Russell delivered again versus his old team on Friday, a performance sorely needed on a night when McGee nearly put the Nets away by himself. The ex-Ohio State star was clutch in the fourth quarter thanks to seven points and three assists.
He hit back-to-back threes to help the Nets keep pace with Los Angeles before Brooklyn eventually pulled away in the fourth. And the Nets did that in part because Russell dished consecutive assists to Joe Harris and Spencer Dinwiddie for buckets, turning a slight 102-99 advantage into a 107-99 lead.
It did get a little hairy when the Lakers cut the deficit to three on two occasions, but the Nets needed the cushion Russell provided to seal the win.

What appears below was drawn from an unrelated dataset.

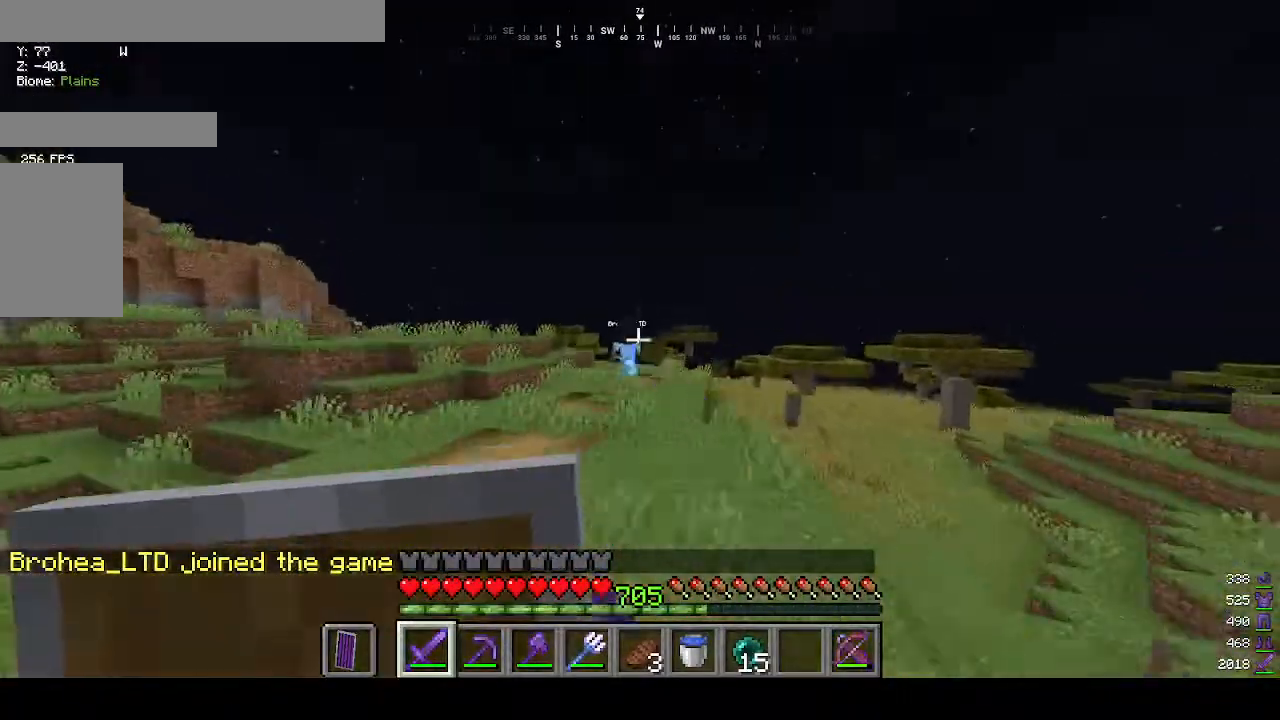
{"keys": ["w"], "mouse": [], "events": [[100, "mouse_left", "down"], [167, "mouse_left", "up"], [333, "mouse_left", "down"], [467, "mouse_left", "up"]]}
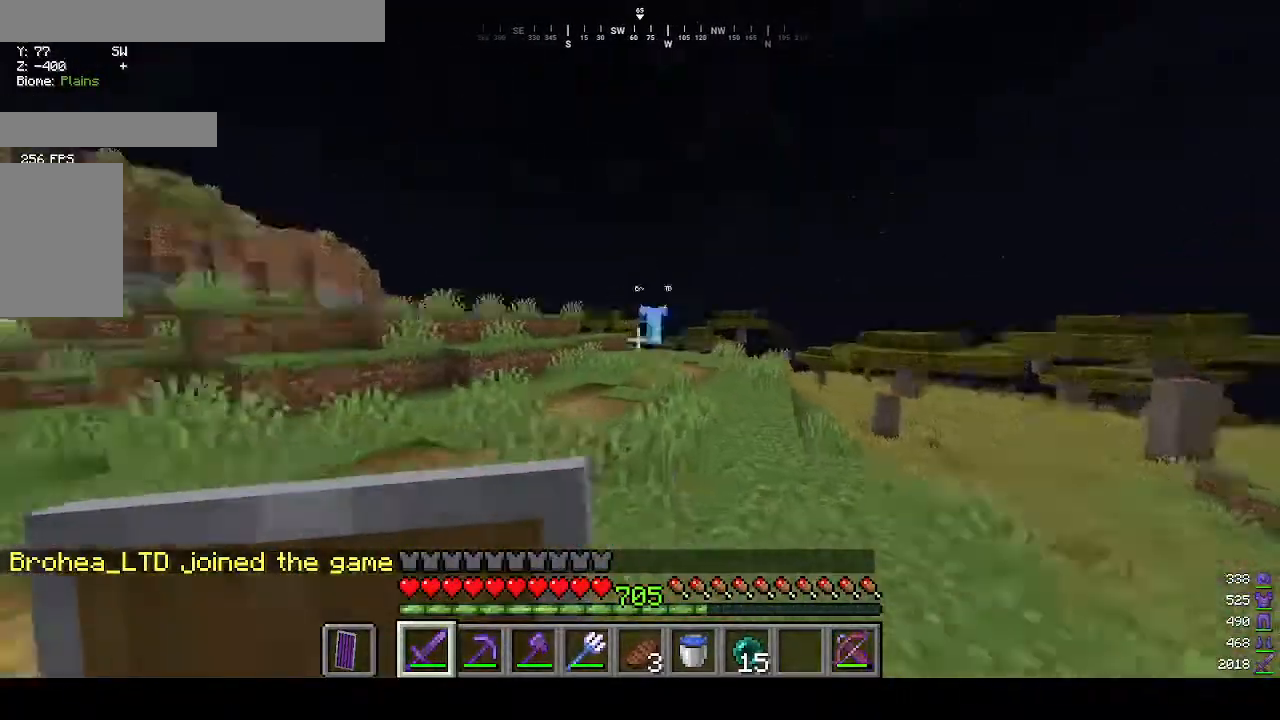
{"keys": ["w"], "mouse": [], "events": [[67, "mouse_left", "down"], [200, "mouse_left", "up"], [367, "mouse_left", "down"], [467, "mouse_left", "up"]]}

Second, the Nets have proved to be a thorn in the side of some of the NBA's better teams. They swept the Denver Nuggets, who are second in the Western Conference. The Nets also have wins versus the 51-22 Toronto Raptors and 42-31 San Antonio Spurs, in addition to two victories versus the 47-25 Philadelphia 76ers (admittedly before their new core four was formed).
Third, the Nets have one of the NBA's better benches. Their bench is second in points per game, first in rebounding and tied for eighth in plus/minus, per NBA.com. If they play in a long, exhausting series, fresh legs off the bench can help put them over the top.
Fourth, the Nets are healthy, or at least healthier than they've been for most of the season. Only three Nets in the rotation (Harris, Russell and center Jarrett Allen) have missed fewer than 15 games. But Brooklyn has some key pieces back, namely Caris LeVert, Spencer Dinwiddie and DeMarre Carroll.
Rondae Hollis-Jefferson doesn't play as much as he used to, but he's come up in the clutch when needed, as evidenced by his game-winning layup versus the Kings.
The Nets are better than their 38-36 record shows: If they had their core intact for a greater part of the season, they'd be far closer to the top four in the East than out of the top eight.
Brooklyn isn't about to make a run to the NBA Finals, but the aforementioned factors could help its steal a series versus a team expected to contend for the Eastern title. We'll find out soon whether the Nets can conjure up the magic of their 1983-84 predecessors, who beat the defending NBA champion 76ers in the first round.
The Lakers will host the Kings on Sunday, and the Nets will visit the Portland Trail Blazers on Monday.